James N. Green: Considero que Herbert Daniel vivia uma vida extraordinária.
Quando ele voltou do exílio político em 1981 ele desenvolveu uma política que
ligava a questão da discriminação das pessoas LGBT com as lutas sociais para um
mundo melhor. Desenvolveu uma campanha eleitoral para deputado estadual
absolutamente original em 1986 e depois desenvolveu uma maneira de tratar as
pessoas vivendo com HIV/aids com compaixão e compreensão. Em 1989 quando
ele descobriu que era soropositivo, fundou PelaVidda, um ONG que enfrentou a
discriminação social e oferecia outra visão sobre a doença. Queria contar a história
da vida dele para novas gerações que não conheceu esta personagem incrível.
A minha produção acadêmica sempre teve dois objetivos: fazer um trabalho
historiográfico bem feito e usar a minha produção acadêmica para intervir
politicamente com o objetivo de transformar a realidade. Acho que as pessoas
LGBT não precisam de heróis, mas precisam de referências positivas, ou seja,
pessoas que sofreram a discriminação e a homofobia da sociedade e conseguiram
enfrentar e transformar a consciência de setores sociais. Acredito que é
fundamental compreender como as pessoas pensaram e implementaram a noção
de inteseccionalidade, uma ideia bastante presente na academia na atualidade. É
com esse intuito, que eu queria lançar o olhar para o cruzamento de vários tipos de
lutas pela justiça sócio-econômica e pela ampla democracia e inclusão social.
Levando em consideração a atual conjuntura política do Brasil, qual a
importância de escrever sobre um guerrilheiro homossexual?
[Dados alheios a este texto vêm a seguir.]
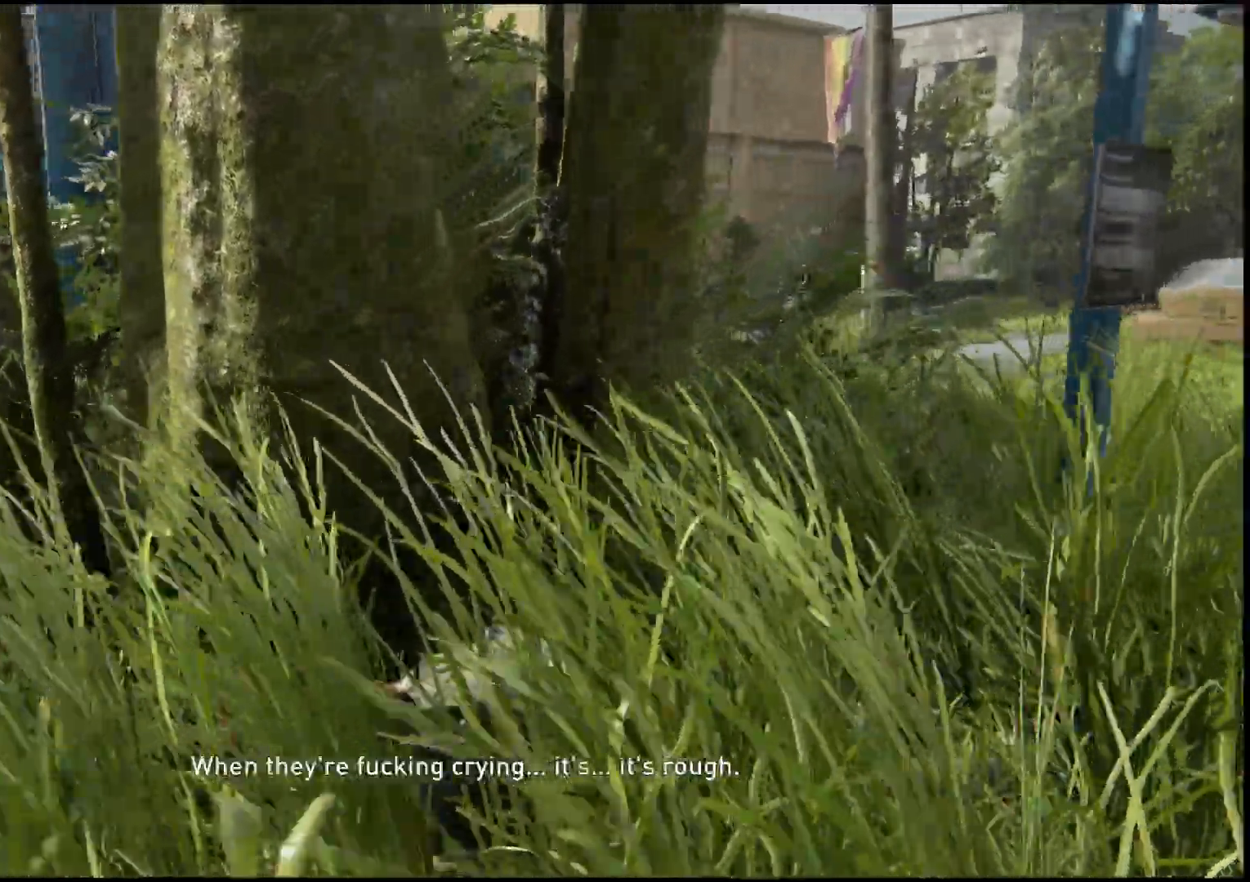
{"buttons": [], "left_stick": "center", "right_stick": "up-right", "events": []}
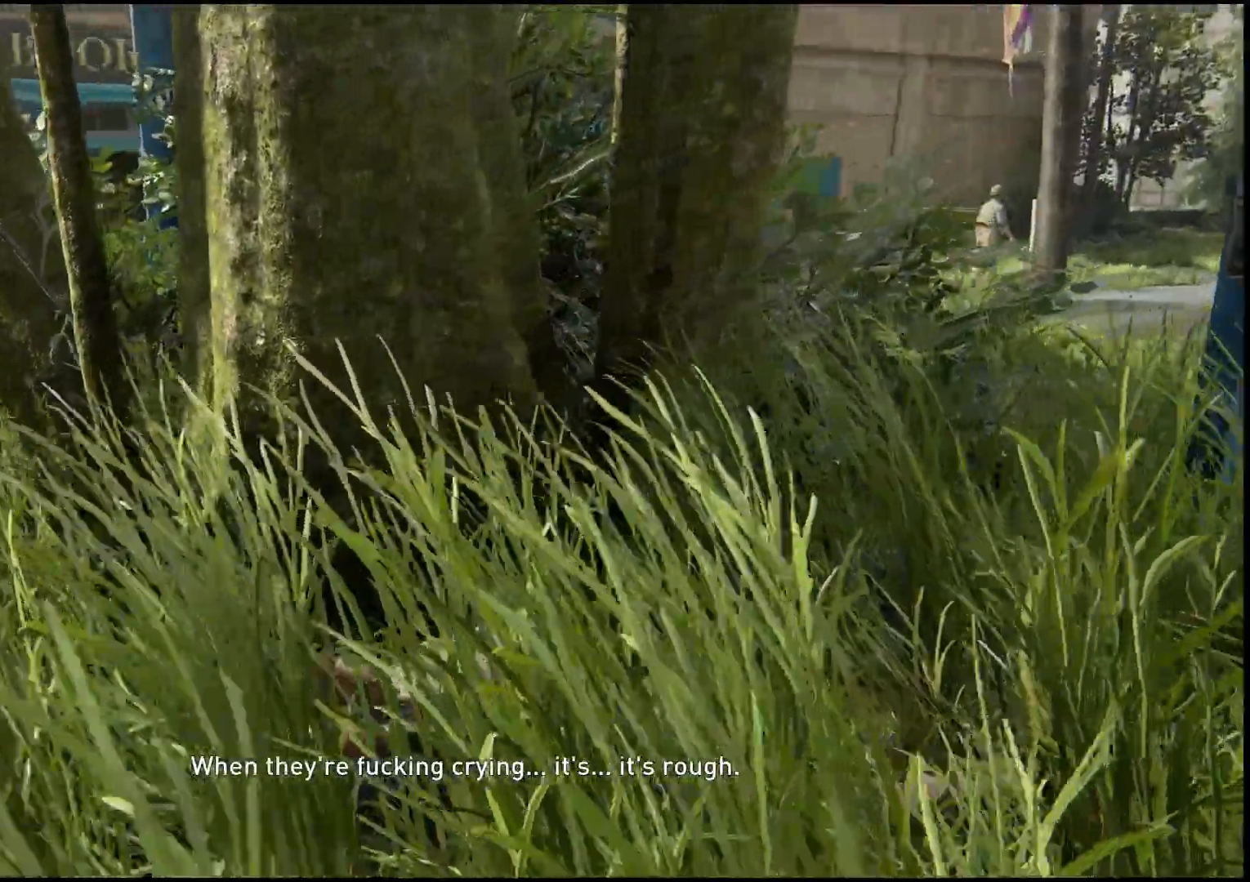
{"buttons": [], "left_stick": "center", "right_stick": "up-right", "events": []}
James N. Green: E especialmente num momento onde a direita e a reação está
consolidando força internacionalmente, acho fundamental que tenhamos referências
históricas de pessoas que resistem aos golpes, ao nacionalismo reacionário, a
xenofobia, ao racismo, a misoginia e a todas as formas de discriminação e
repressão de pessoas LGBTT.
No seu momento, durante a ditadura militar, Herbert Daniel resolveu correr o risco
de morrer para enfrentar o regime e tentar de derrubá-lo. Depois reconheceu que a
estratégia que ele e outros escolheram não tomava em conta a realidade nacional,
especialmente uma expansão econômica entre 1968 e 1973, que reforçava uma
relação entre o governo autoritário e vários setores sociais. Conseguiu repensar
tudo quando morava no exílio e voltou ao Brasil com novas maneiras de pensar a
política e transformar o país.
A esquerda por muito tempo foi homofóbica. Quais os progressos que os
LGBT’s conquistaram dentro desse espaço?
James N. Green: Quando Daniel decidiu entrar numa organização revolucionária
em 1967 na Faculdade de Medicina da Universidade Federal de Minas Gerais, ele
sentia a homofobia das esquerdas que tinha preconceitos contra a
homossexualidade. Ele já sentia desejos sexuais e afetivos por outros homens, mas
percebia que a organização ao qual ele fazia parte não aceitava pessoas
abertamente homossexuais nas suas fileiras.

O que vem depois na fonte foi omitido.